[LISTED ENTRIES]

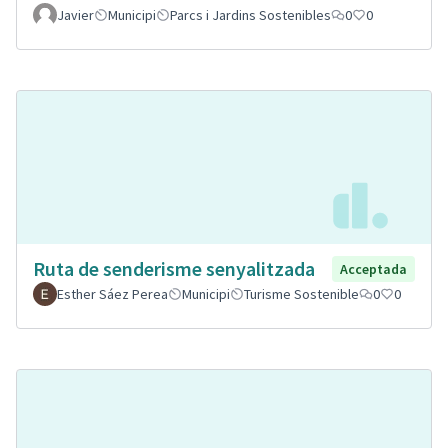
Javier
Municipi
Parcs i Jardins Sostenibles
0
0
Ruta de senderisme senyalitzada
Acceptada
Esther Sáez Perea
Municipi
Turisme Sostenible
0
0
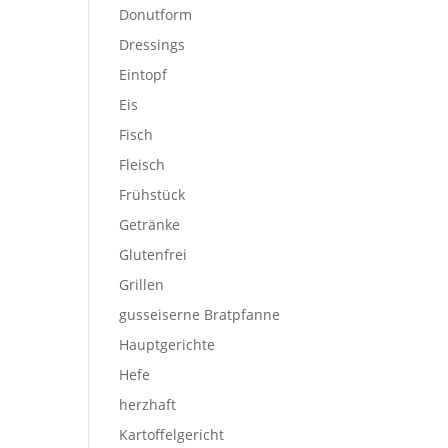
Donutform
Dressings
Eintopf
Eis
Fisch
Fleisch
Frühstück
Getränke
Glutenfrei
Grillen
gusseiserne Bratpfanne
Hauptgerichte
Hefe
herzhaft
Kartoffelgericht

[/LISTED ENTRIES]

TASK BRIEF »
Set down every record above exactly as it stands, but skip the pictures.

ANSWER SPACE »
Javier
Municipi
Parcs i Jardins Sostenibles
0
0
Ruta de senderisme senyalitzada
Acceptada
Esther Sáez Perea
Municipi
Turisme Sostenible
0
0
Donutform
Dressings
Eintopf
Eis
Fisch
Fleisch
Frühstück
Getränke
Glutenfrei
Grillen
gusseiserne Bratpfanne
Hauptgerichte
Hefe
herzhaft
Kartoffelgericht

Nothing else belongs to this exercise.